**Camera geometry data:**
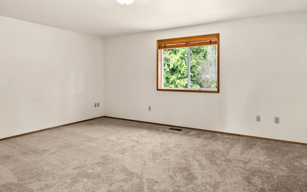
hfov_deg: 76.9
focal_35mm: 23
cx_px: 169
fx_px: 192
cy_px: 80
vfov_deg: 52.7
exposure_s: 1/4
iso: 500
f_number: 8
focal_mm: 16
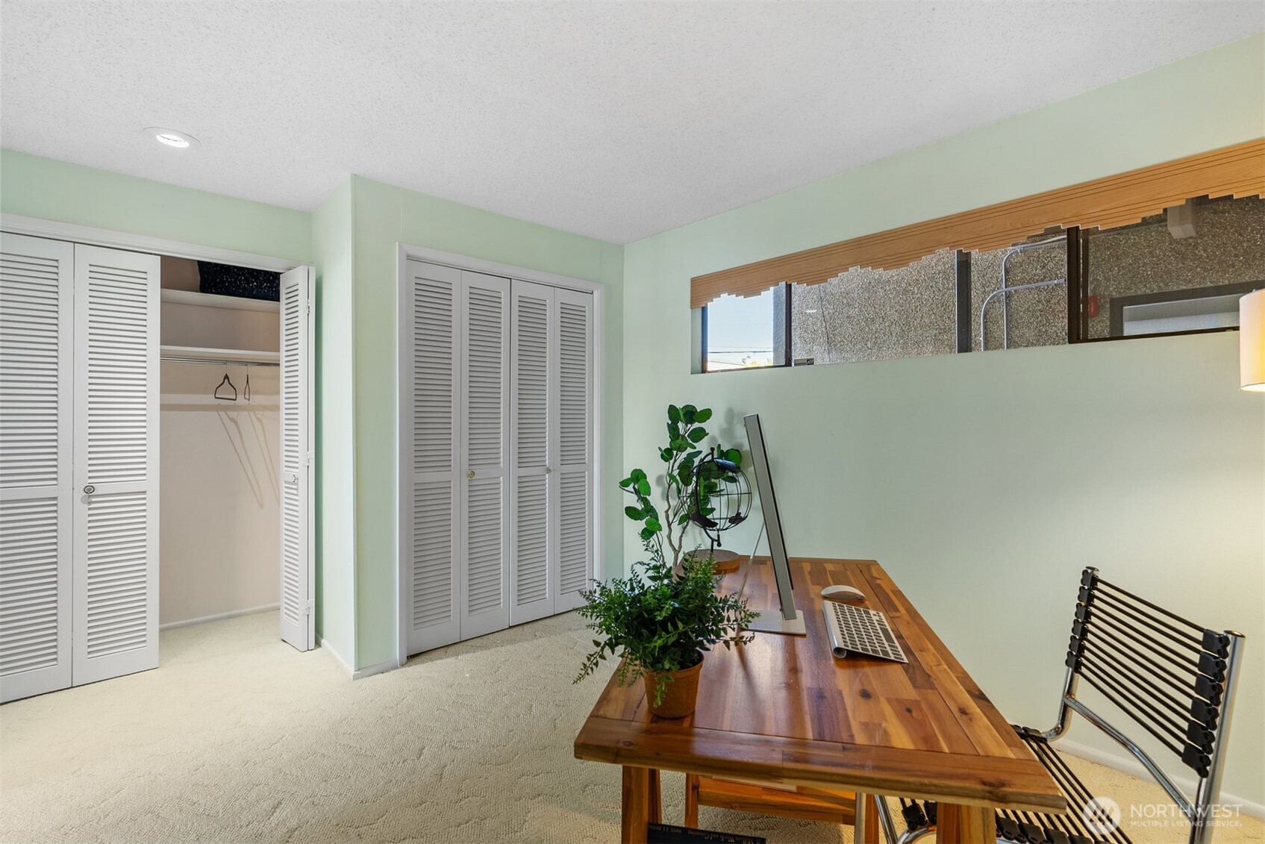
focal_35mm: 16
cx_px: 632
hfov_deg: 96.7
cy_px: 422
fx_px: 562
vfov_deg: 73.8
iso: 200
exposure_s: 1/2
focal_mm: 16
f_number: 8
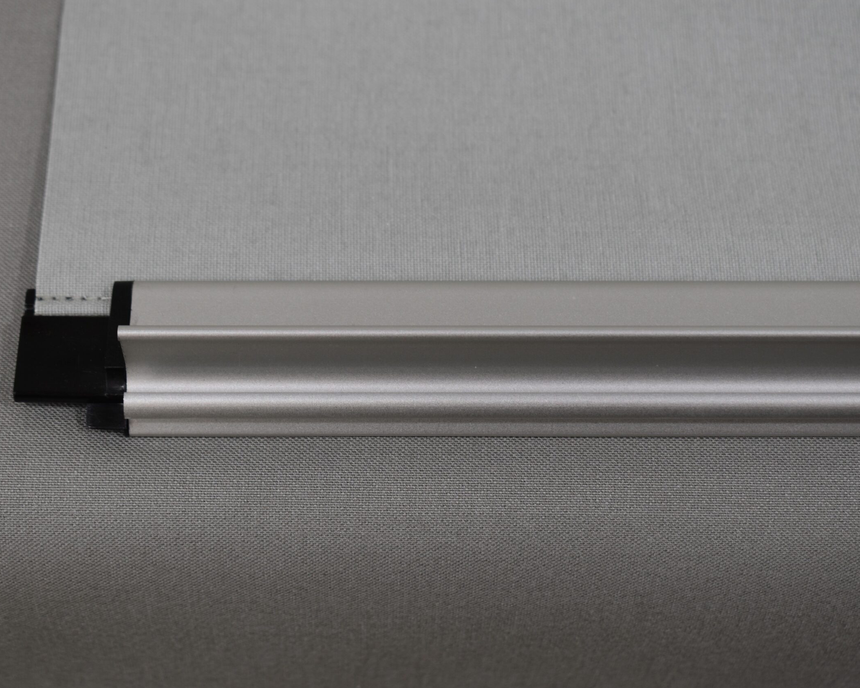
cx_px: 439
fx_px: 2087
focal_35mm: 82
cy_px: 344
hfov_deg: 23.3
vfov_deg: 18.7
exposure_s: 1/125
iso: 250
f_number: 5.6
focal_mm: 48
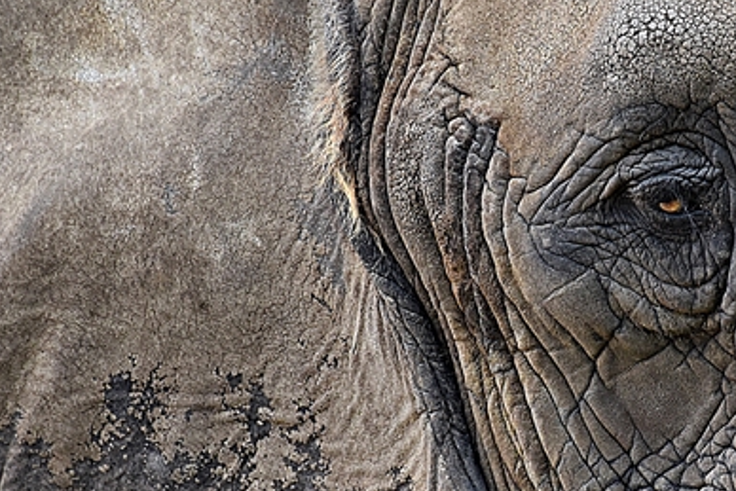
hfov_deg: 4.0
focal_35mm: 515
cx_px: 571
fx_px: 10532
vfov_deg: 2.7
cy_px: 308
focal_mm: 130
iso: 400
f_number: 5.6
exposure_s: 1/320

**Problem statement:** The entries above should be retyped word for word, with all pictures omitted.

**Exercise output:**
hfov_deg: 76.9
focal_35mm: 23
cx_px: 169
fx_px: 192
cy_px: 80
vfov_deg: 52.7
exposure_s: 1/4
iso: 500
f_number: 8
focal_mm: 16
focal_35mm: 16
cx_px: 632
hfov_deg: 96.7
cy_px: 422
fx_px: 562
vfov_deg: 73.8
iso: 200
exposure_s: 1/2
focal_mm: 16
f_number: 8
cx_px: 439
fx_px: 2087
focal_35mm: 82
cy_px: 344
hfov_deg: 23.3
vfov_deg: 18.7
exposure_s: 1/125
iso: 250
f_number: 5.6
focal_mm: 48
hfov_deg: 4.0
focal_35mm: 515
cx_px: 571
fx_px: 10532
vfov_deg: 2.7
cy_px: 308
focal_mm: 130
iso: 400
f_number: 5.6
exposure_s: 1/320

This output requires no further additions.